Which lines in the listing contain the string "Venger", with capitalization matching exactly? Report each of those lines in full.

=-=-=-=-=

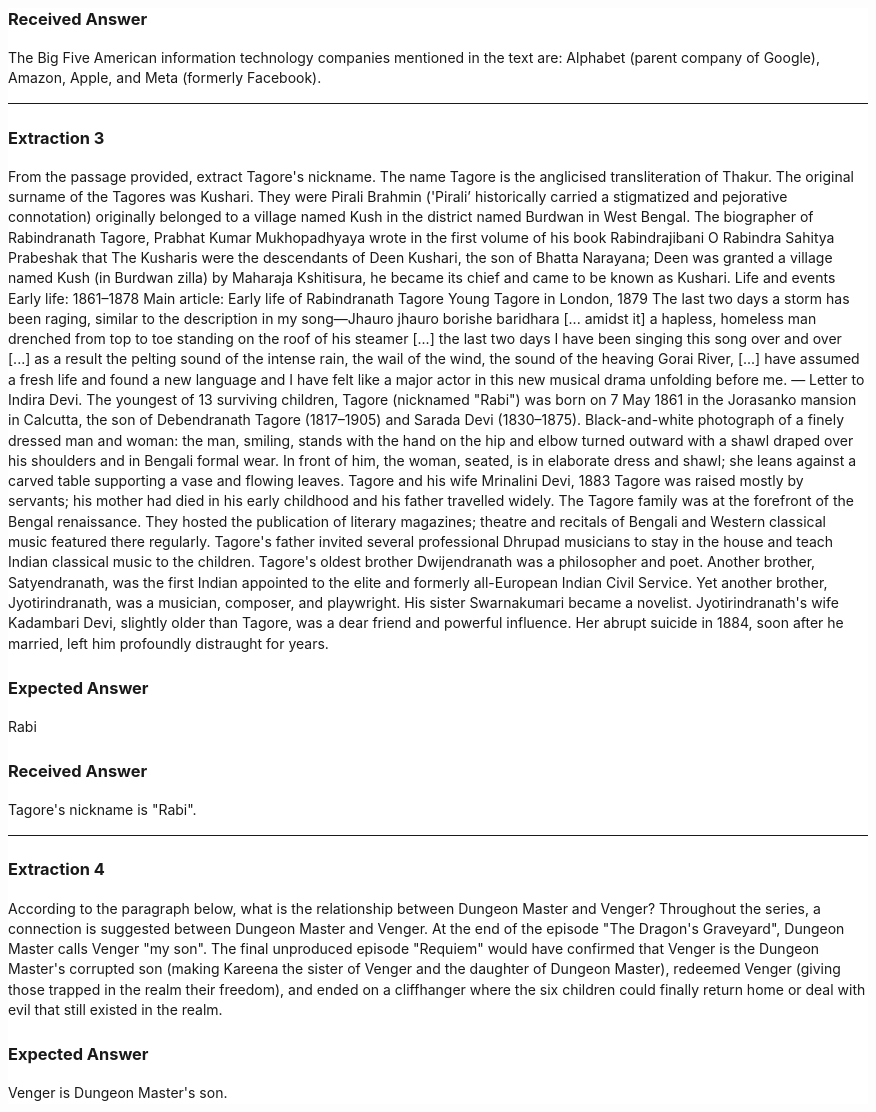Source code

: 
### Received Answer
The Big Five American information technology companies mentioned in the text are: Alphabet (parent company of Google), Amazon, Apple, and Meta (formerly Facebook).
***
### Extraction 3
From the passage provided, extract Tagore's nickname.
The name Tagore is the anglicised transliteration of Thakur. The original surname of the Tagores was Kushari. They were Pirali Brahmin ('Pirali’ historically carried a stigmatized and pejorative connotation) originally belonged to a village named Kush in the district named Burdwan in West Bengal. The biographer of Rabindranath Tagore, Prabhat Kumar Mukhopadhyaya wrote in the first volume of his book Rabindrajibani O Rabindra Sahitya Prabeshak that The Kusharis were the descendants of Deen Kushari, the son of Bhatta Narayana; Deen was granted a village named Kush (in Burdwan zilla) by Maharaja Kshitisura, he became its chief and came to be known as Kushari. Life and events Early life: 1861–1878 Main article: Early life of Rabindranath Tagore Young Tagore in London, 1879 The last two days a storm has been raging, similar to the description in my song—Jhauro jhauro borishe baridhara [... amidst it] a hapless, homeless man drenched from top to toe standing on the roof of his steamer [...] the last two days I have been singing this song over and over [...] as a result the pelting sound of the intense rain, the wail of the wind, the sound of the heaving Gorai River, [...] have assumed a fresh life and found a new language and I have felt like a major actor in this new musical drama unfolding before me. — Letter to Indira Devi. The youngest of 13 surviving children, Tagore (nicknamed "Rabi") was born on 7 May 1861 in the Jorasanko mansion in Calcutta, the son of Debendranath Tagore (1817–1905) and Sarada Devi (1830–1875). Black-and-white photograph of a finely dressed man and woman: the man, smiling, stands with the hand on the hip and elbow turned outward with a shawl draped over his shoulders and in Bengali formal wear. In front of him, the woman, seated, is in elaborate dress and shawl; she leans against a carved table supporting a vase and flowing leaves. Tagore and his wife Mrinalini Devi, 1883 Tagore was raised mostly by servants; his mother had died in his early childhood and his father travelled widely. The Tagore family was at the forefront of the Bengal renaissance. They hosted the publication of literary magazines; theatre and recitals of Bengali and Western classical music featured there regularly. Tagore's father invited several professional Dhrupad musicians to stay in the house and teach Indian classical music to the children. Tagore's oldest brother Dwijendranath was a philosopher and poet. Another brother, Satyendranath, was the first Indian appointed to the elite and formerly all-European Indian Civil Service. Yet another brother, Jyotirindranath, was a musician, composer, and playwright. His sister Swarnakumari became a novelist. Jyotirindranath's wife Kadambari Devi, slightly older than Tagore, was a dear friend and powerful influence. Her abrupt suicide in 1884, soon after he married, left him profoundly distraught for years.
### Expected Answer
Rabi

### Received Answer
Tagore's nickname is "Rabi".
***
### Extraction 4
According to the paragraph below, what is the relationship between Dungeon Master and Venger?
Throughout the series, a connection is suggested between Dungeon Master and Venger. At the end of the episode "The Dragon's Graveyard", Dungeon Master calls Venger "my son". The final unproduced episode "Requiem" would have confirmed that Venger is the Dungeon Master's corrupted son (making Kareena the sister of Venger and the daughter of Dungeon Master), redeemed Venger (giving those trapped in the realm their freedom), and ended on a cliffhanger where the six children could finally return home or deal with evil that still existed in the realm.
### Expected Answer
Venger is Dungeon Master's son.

=-=-=-=-=

[Exercise answer]:
According to the paragraph below, what is the relationship between Dungeon Master and Venger?
Throughout the series, a connection is suggested between Dungeon Master and Venger. At the end of the episode "The Dragon's Graveyard", Dungeon Master calls Venger "my son". The final unproduced episode "Requiem" would have confirmed that Venger is the Dungeon Master's corrupted son (making Kareena the sister of Venger and the daughter of Dungeon Master), redeemed Venger (giving those trapped in the realm their freedom), and ended on a cliffhanger where the six children could finally return home or deal with evil that still existed in the realm.
Venger is Dungeon Master's son.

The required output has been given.